Nella Camomilla è presente un principio attivo denominato Azulene che ha la particolarità di inibire la formazione di istamina e di regolare l’effetto della serotonina. La serotonina è un neurotrasmettitore dalle molteplici attività. Un’ importante funzione della serotonina è quella di ridurre la circolazione nervosa e di indurre un sonno regolare.
L inabilitazione a dormire può essere determinata da una insufficienza di serotonina. La camomilla è stata inserita nella formula di Humor al fine di ottimizzare l’ attività della serotonina.
Il Biancospino è ricco di flavonoidi, ammine, steroli, cumarine, colina e vitamina C. E' adatto per disturbi del cuore, specialmente se connessi all’ambito ansiogeno risultando perciò adatto in caso di ridotta funzionalità cardiaca, nelle cardiopatie senili che non richiedono l'uso di digitalici, nelle palpitazioni collegate a stati ansiosi e ipertensivi ma pure in caso di insonnia ed ansia. Questa pianta è un ansiolitico indiretto: perché aiuta ad affrontare con buoni risultati i sintomi cardiovascolari dell'ansia, piuttosto che avere un'azione ansiolitica specifica sui circuiti neuronali. Gli studi effettuati rivelano che la principale attività del Biancospino si compie a livello del sistema cardiocircolatorio, con un effettivo miglioramento della sopportazione alla fatica.
Il fitocomplesso esplica la sua azione sui recettori b-adrenergici (come agonista parziale) e tramite l’ inibizione della fosfodiesterasi, alla quale segue un accrescimento del tasso intracellulare di AMP ciclico (L'AMP ciclico (o cAMP) è un secondo messaggero, ossia una molecola solubile, citosolica, prodotta da un enzima chiamato ADENILATO CICLASI) collegato, a sua volta, ad un aumento degli ioni calcio liberi.
E' stato comprovato che simili risultati sono indubbiamente connessi all’ intervento di procianidine oligomere e di flavonoidi quali la vitexina (e il suo ramnoside). Rimane tuttora da documentare l’ apporto dei triterpeni pentaciclici.
Le principali attività fornite dal Biancospino sono:
- L’ aumento della forza di contrazione del muscolo cardiaco grazie ai flavonoidi e alle procianidine.
- Effetto antiaritmico dovuto soprattutto ai flavonoidi.
- Aumento del flusso sanguigno coronarico grazie ai flavonoidi ed alle procianidine.
- Vasodilatazione periferica dovuta principalmente alle procianidine.
- Azione sedativa sul Sistema Nervoso Centrale.
L’ Iperico opera sulla depressione con differenti attività sinergiche:
- inibizione delle monoaminoossidasi tipo A (MAO-A) e delle catecolo- metil-transferasi.

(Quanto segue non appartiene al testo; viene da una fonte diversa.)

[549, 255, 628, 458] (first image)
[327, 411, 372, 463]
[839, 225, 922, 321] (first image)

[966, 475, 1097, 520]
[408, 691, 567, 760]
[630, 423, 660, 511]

Queste attività provocano una aumentata operosità dei mediatori nervosi ad azione neurotonica. Entrambi i comportamenti sono dovuti alla quercetina, al suo aglicone ed al tetraidroxantone che generano un evidenziato effetto antidepressivo.
- inibizione della ricaptazione di serotonina, noradrenalina e del GABA a livello sinaptico(L'acido γ-amminobutirrico è il principale neurotrasmettitore inibitorio del sistema nervoso centrale). E’ stato documentato che l’ aumentata stabilità di questi mediatori a livello sinaptico attiva un’ intensa attività antidepressiva. L ipericina può insediarsi inoltre sui recettori della serotonina ubicati sulle cellule nervose, agendo ugualmente da antidepressivo.

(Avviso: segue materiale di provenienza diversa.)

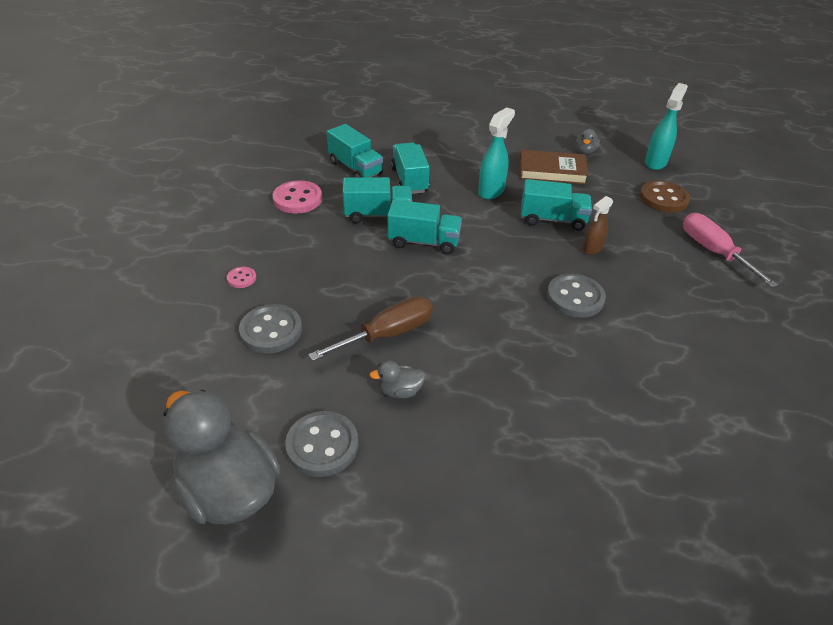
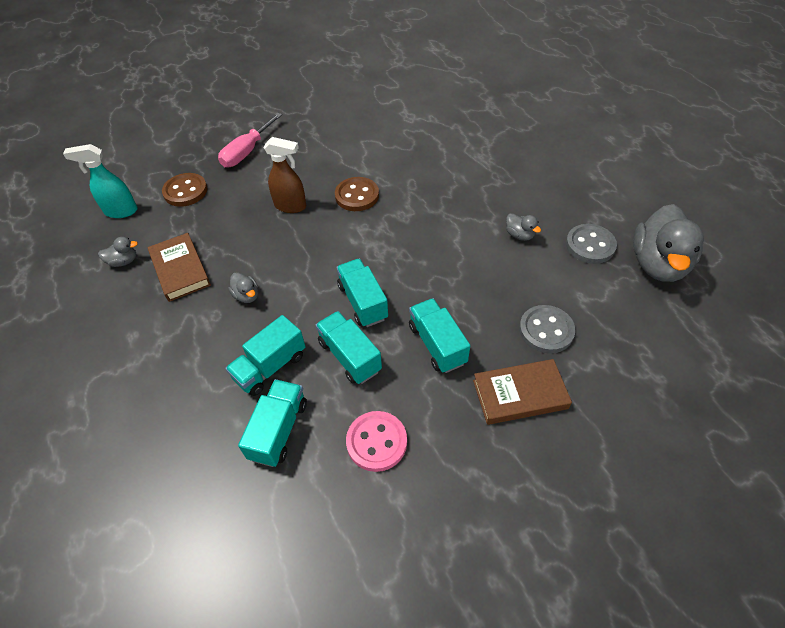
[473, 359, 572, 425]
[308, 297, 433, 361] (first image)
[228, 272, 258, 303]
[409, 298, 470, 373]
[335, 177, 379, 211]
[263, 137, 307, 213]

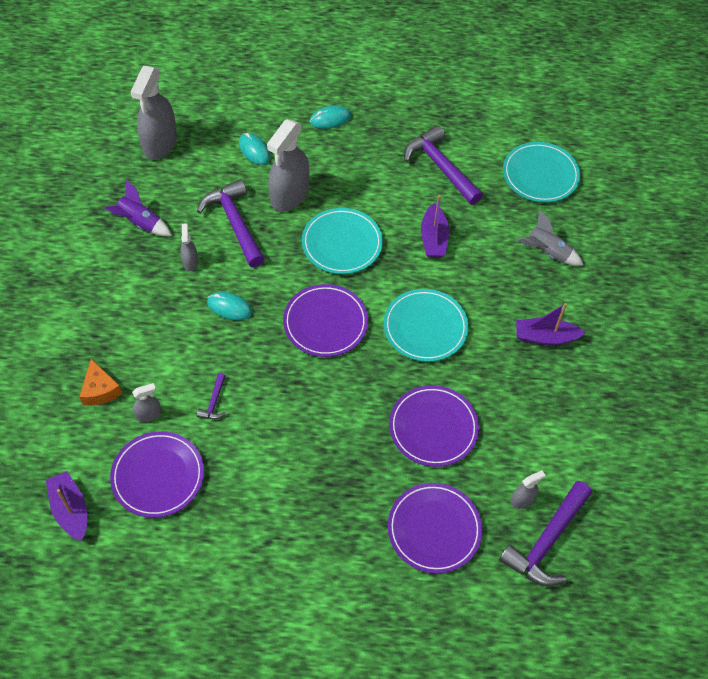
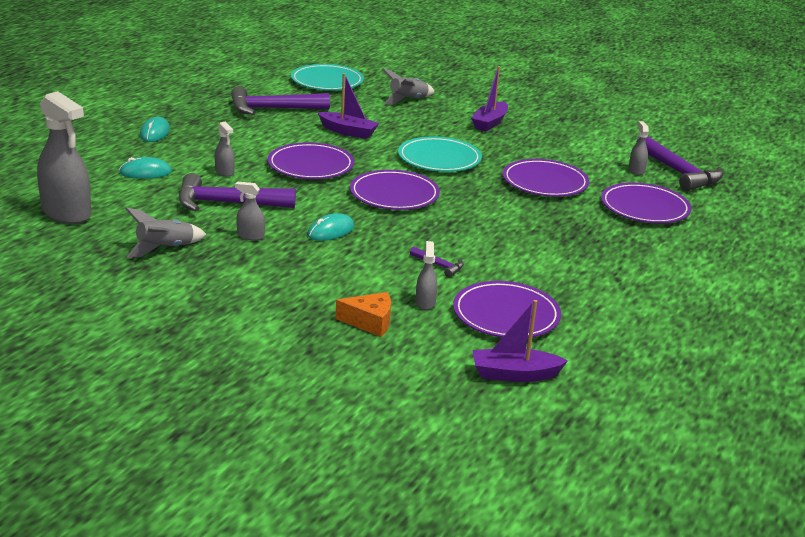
[126, 207, 207, 258]
[215, 122, 235, 177]
[268, 142, 354, 179]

- Effetti ormonali: si rileva un particolare accrescimento della secrezione notturna di melatonina: questo avvenimento facilita un sonno ristoratore e un buon risveglio senza ostacolare il sonno REM (dall’inglese Rapid Eyes Movements), durante il quale si verificano la rielaborazione e l’ apprendimento mnemonico degli avvenimenti del giorno.
- Modulazione della liberazione di citochine: l’ estratto di iperico limita la produzione di interleucina-6 che può facilitare la liberazione di corticotropina, ormone sovente collegato a manifestazioni depressive.
- Esito calmante e rilassamento sulla tensione nervosa dovuto all’ intervento di bioflavonoidi, iperforina, procianidine.